### TO DO:
(1) From the app comparison, reproduce verbatim the passage starting with "First Wish is" and going on through "items across devices.".
(2) In the app comparison, which channels does First Wish emphasize for social sharing?

### EXTRACTED TEXT:
This flow reduces friction for gift purchases, assisted sales, and situations with multiple decision-makers.

First Wish ‑ Wishlist & Boards

First Wish is centered on saving items for later and building curated "boards" or lists customers can share. It supports both anonymous visitors (with limits) and logged-in users with sync across devices. The app emphasizes social sharing (social media, messaging, email) and provides an admin dashboard for insights into wishlist activity and best-performing products.

Key user flows:

  • Visitor or registered customer clicks to add product to wishlist → items accumulate in wishlist/boards → user shares board link or posts to social channels.
  • Logged-in users can access sync’d items across devices.

This is the classic wishlist experience intended to increase future conversions by making it easier for customers to return to items they like.

Saving vs. Paying: Where each app helps conversion

Ask to Buy reduces friction at checkout when the payer is different from the shopper. That directly aids conversion because invitees arrive at a pre-filled checkout with fewer steps to complete payment. This can shorten the purchase path and reduce abandoned purchases due to payment/authorization issues.

First Wish increases the likelihood of a return visit and eventually a purchase by encouraging customers to save products for later. Its conversion influence depends on re-engagement tactics outside the app (email, on-site reminders, or integration with other retention tools). Without integrated incentives, wishlists alone can be a softer conversion driver.

Sharing and social features

  • Ask to Buy supports link and email sharing optimized for a checkout destination, and supports group sharing. The sharing action is transactional: it expects a payment to follow.

### EXTRACTED RECORDS:
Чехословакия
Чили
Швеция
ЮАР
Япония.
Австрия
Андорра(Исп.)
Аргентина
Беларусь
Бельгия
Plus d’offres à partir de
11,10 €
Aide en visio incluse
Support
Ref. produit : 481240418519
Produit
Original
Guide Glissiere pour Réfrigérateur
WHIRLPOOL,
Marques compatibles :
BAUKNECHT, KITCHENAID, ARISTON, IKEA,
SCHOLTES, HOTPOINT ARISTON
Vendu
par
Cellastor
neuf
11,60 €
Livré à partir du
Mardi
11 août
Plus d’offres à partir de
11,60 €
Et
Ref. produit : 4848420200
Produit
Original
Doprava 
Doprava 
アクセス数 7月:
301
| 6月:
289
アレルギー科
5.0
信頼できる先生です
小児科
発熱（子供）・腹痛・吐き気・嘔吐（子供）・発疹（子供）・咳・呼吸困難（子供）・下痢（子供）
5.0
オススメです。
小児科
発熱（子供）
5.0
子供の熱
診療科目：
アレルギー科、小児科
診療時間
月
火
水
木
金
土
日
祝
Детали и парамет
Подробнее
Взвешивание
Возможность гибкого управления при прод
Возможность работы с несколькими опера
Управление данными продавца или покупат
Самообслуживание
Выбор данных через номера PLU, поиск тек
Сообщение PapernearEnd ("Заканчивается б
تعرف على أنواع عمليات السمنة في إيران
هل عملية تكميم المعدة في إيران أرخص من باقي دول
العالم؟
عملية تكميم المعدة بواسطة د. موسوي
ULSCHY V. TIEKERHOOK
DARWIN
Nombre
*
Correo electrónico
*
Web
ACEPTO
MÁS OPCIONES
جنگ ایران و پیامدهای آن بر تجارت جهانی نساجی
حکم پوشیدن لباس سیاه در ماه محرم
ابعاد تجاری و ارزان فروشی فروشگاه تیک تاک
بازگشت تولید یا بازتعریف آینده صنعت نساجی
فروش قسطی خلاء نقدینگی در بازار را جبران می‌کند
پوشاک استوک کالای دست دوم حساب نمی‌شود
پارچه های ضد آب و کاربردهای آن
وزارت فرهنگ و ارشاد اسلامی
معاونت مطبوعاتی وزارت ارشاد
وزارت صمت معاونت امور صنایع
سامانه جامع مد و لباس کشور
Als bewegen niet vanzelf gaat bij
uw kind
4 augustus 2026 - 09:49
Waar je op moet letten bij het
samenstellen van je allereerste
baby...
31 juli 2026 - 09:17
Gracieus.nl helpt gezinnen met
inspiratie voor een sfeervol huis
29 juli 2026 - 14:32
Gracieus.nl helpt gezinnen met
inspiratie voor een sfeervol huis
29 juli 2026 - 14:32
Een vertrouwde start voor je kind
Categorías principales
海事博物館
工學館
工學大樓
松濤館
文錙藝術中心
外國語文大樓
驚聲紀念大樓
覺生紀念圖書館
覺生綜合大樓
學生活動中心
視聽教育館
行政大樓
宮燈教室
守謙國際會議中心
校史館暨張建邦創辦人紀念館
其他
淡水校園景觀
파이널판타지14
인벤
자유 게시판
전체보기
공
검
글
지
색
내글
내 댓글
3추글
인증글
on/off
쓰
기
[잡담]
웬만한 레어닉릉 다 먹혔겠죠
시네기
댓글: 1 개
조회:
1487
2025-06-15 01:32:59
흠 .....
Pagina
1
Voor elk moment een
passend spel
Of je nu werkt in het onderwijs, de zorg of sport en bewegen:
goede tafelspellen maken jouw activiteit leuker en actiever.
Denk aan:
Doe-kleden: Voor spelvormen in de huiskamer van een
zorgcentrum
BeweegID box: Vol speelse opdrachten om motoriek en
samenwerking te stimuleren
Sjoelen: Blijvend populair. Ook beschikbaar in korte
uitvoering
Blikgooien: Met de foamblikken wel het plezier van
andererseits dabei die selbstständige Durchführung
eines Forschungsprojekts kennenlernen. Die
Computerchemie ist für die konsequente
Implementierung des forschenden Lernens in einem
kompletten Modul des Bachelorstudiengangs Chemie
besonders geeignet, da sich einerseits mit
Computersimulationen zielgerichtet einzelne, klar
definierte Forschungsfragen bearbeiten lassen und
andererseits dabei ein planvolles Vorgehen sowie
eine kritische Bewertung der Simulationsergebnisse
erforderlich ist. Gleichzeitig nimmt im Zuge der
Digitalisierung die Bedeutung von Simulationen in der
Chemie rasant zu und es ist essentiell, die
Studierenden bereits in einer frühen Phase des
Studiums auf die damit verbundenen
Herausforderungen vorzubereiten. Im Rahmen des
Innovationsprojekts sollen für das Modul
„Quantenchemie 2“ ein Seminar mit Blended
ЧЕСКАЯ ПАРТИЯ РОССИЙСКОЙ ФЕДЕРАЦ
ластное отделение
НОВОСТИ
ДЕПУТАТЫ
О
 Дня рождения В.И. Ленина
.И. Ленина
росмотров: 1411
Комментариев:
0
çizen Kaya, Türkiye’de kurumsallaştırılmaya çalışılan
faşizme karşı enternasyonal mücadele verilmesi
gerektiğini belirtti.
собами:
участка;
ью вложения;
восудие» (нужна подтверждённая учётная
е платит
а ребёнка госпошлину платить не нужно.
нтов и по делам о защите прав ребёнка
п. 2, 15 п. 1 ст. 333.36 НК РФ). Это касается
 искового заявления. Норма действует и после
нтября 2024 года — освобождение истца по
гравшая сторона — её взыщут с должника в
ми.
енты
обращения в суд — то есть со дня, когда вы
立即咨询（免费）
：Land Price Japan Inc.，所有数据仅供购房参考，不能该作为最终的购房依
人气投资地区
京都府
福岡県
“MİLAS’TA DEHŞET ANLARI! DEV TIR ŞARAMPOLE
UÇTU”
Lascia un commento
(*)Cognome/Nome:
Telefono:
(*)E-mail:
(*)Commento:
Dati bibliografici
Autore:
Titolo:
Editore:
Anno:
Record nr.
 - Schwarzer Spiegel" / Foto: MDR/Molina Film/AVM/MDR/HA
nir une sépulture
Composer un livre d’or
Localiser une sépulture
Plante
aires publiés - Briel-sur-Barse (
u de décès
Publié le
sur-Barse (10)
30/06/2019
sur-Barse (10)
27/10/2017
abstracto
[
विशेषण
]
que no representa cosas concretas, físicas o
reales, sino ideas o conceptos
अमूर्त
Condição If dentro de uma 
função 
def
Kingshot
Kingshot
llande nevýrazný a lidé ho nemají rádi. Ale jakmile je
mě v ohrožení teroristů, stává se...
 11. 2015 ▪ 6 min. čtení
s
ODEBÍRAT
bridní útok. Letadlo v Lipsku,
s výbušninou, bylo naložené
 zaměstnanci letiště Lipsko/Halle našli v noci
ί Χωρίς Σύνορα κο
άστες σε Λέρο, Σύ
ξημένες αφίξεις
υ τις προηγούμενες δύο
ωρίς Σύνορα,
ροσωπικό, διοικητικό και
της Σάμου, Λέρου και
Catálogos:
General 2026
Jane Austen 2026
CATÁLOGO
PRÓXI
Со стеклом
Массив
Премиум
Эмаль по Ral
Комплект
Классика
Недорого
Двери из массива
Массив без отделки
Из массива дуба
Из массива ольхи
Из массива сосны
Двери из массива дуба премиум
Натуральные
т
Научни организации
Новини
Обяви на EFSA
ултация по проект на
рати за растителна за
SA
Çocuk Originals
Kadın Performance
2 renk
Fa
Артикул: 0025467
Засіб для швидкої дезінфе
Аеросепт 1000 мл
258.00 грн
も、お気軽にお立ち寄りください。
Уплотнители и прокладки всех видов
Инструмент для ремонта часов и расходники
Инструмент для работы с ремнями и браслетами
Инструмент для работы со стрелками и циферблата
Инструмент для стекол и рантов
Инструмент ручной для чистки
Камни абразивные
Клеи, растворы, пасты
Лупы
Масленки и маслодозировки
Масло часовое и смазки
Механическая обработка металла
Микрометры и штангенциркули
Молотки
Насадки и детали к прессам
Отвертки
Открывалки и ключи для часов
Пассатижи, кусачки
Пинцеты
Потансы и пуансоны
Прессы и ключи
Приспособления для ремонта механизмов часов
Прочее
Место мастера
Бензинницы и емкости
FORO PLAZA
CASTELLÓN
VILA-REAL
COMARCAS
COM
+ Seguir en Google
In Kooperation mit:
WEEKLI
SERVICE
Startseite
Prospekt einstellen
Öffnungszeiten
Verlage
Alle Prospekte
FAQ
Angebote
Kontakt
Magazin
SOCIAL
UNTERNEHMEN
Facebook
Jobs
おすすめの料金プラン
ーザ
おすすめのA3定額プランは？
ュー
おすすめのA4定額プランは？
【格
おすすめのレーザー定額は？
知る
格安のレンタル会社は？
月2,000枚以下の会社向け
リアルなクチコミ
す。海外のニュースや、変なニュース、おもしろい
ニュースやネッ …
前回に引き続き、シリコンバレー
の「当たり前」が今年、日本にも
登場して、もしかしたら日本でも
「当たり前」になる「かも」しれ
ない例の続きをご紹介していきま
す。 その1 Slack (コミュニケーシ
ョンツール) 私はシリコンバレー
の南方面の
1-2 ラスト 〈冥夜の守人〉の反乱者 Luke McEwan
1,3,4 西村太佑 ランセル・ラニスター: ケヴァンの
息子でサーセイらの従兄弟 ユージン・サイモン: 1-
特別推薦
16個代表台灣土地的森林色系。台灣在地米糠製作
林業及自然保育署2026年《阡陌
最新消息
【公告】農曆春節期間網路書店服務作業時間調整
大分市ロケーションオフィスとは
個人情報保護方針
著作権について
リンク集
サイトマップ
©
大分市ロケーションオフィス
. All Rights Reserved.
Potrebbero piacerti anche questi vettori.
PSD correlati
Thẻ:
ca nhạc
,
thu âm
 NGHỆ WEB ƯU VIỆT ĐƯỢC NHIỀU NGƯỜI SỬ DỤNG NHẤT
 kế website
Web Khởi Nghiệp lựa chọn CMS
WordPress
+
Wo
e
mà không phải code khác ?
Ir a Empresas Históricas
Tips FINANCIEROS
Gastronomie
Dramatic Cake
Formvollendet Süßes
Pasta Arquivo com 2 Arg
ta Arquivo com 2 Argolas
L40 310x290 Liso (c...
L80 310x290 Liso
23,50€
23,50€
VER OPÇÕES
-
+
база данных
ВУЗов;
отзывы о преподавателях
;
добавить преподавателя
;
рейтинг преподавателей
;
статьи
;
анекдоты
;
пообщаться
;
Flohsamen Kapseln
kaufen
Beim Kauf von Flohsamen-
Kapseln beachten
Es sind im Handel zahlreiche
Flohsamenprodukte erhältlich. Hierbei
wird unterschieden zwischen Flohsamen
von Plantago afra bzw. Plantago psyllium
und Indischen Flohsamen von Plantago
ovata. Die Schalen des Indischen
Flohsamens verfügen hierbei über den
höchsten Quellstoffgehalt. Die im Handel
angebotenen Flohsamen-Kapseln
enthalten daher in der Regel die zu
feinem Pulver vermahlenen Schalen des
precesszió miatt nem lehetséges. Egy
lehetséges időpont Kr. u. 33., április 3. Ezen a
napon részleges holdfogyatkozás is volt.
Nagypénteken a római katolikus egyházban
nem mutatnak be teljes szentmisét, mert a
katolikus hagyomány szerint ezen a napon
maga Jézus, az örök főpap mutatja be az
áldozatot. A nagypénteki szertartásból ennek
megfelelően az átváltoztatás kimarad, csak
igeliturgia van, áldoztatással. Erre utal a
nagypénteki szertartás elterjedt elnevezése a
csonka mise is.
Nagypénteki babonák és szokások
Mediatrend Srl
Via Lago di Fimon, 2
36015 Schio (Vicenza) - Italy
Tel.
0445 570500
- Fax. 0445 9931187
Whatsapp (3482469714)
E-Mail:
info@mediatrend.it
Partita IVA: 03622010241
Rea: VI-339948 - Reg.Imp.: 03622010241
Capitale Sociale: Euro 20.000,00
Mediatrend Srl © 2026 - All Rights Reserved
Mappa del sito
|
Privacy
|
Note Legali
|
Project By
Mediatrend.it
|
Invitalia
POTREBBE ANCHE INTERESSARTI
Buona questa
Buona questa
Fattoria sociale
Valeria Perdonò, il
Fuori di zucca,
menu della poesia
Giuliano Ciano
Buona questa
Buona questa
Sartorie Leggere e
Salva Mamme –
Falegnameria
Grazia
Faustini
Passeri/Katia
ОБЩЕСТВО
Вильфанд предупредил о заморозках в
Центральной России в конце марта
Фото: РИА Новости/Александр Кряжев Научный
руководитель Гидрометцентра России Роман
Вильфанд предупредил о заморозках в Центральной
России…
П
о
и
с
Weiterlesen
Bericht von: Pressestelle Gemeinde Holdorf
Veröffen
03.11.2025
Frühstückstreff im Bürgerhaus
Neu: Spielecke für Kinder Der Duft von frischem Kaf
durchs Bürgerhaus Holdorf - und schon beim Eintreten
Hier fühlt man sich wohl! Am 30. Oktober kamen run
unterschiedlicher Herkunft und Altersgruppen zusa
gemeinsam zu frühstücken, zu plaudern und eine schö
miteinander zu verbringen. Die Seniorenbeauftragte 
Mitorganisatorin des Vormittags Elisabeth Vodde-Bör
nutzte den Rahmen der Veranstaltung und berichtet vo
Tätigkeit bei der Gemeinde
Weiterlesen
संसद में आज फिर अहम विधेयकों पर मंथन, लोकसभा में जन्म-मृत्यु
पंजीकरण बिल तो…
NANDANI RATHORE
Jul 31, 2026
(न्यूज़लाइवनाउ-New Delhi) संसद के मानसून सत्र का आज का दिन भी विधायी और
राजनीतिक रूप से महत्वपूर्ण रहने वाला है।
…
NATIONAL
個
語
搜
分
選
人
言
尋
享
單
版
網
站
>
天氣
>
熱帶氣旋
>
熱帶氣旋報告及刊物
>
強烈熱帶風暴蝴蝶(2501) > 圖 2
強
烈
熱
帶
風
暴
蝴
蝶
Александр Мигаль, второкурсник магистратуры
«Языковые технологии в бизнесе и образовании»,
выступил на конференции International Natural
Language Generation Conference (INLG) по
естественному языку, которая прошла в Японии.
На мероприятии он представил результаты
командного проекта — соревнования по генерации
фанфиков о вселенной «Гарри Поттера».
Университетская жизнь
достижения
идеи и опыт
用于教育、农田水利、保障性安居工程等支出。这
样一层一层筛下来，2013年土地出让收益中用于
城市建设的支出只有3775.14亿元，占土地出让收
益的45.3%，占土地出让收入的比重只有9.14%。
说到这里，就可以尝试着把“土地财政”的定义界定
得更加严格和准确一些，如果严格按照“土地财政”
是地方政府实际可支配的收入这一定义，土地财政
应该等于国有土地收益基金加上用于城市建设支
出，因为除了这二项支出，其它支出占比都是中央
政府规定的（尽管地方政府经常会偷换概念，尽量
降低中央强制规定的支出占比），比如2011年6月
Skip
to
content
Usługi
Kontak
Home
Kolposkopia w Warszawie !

### ANSWERS BY ITEM:
(1)
First Wish is centered on saving items for later and building curated "boards" or lists customers can share. It supports both anonymous visitors (with limits) and logged-in users with sync across devices. The app emphasizes social sharing (social media, messaging, email) and provides an admin dashboard for insights into wishlist activity and best-performing products.

Key user flows:

  • Visitor or registered customer clicks to add product to wishlist → items accumulate in wishlist/boards → user shares board link or posts to social channels.
  • Logged-in users can access sync’d items across devices.

(2) Social media, messaging, and email.